2

I have a DataFrame with IDs, names, and addresses. I would like to cluster the addresses via affinity propagation or another algorithm in order to fuzzy match/group on the address strings. This part I have:

import pandas as pd
import pyodbc
import numpy as np
from sklearn.cluster import AffinityPropagation
from pyjarowinkler import distance
from sklearn import metrics

conn = pyodbc.connect(r'DSN=<UserDSN>;')
df = pd.read_sql('select * from <InputTable>', conn)

addr = df['Addresses']
addr = np.asarray(addr)

jw = np.array([[distance.get_jaro_distance(w1,w2) for w1 in addr] for w2 in addr])

affprop = AffinityPropagation(affinity="precomputed", damping=.5)
affprop.fit(jw)

for cluster_id in np.unique(affprop.labels_):
    exemplar = addr[affprop.cluster_centers_indices_[cluster_id]]
    cluster = np.unique(addr[np.nonzero(affprop.labels_==cluster_id)])
    cluster_str = ", ".join(cluster)

- _TASK LIST_:
(A) Translate this sentence from the address-clustering post into Spanish: "I have a DataFrame with IDs, names, and addresses."
(B) Copy word for word the part of the address-clustering post from "import pandas as" up to and including "from <InputTable>', conn)".

- _SUPPLIED RECORDS_:
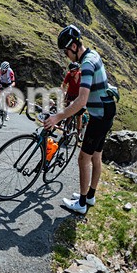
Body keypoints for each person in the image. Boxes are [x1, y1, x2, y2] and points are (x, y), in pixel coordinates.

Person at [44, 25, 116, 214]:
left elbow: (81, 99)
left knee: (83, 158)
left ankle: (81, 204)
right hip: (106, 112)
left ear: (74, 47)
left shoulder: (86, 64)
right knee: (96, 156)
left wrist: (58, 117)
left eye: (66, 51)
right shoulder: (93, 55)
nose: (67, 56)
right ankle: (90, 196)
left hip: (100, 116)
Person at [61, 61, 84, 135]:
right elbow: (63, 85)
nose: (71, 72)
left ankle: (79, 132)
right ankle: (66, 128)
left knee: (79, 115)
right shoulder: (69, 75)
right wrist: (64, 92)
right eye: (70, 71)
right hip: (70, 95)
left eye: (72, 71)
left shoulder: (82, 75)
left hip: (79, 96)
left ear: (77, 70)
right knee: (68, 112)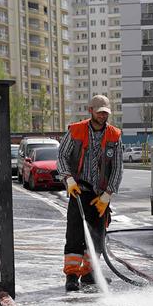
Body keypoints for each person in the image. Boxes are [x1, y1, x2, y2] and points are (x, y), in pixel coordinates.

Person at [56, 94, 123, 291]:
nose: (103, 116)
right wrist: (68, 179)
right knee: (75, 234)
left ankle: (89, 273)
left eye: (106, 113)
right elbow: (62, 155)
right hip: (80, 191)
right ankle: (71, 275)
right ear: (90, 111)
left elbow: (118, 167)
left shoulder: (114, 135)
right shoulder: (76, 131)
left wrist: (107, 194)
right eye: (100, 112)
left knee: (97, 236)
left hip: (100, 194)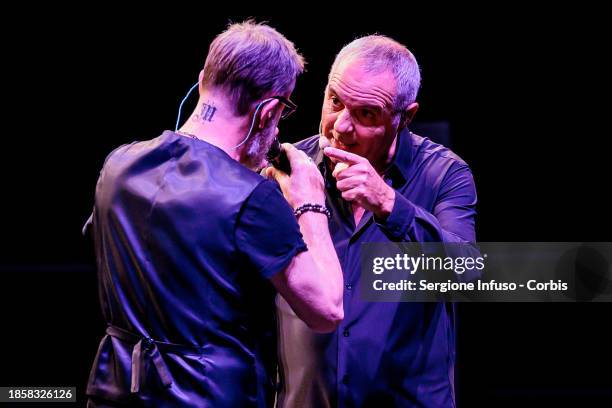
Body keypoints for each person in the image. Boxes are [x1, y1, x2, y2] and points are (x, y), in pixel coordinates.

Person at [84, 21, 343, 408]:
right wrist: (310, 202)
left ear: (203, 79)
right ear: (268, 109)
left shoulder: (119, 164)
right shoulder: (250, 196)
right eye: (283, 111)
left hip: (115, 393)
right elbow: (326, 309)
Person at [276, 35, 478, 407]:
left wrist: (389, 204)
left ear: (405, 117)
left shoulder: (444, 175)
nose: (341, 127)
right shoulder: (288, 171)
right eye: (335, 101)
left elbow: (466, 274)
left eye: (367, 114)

...

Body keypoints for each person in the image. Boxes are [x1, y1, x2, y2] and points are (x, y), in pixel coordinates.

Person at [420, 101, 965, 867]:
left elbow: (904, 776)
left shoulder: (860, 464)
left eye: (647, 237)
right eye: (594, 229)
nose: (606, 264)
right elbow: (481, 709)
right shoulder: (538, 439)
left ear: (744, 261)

* * *

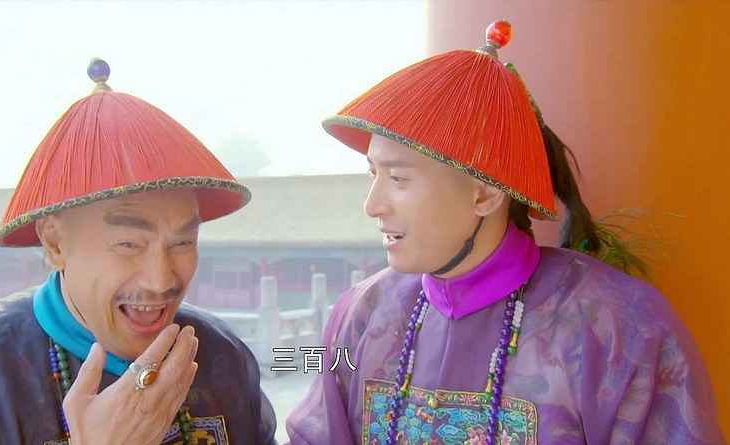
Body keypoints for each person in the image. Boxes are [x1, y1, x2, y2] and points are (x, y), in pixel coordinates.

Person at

- _SOLVED TASKS_:
(A) Tengo un DataFrame con identificadores, nombres y direcciones.

(B)
import pandas as pd
import pyodbc
import numpy as np
from sklearn.cluster import AffinityPropagation
from pyjarowinkler import distance
from sklearn import metrics

conn = pyodbc.connect(r'DSN=<UserDSN>;')
df = pd.read_sql('select * from <InputTable>', conn)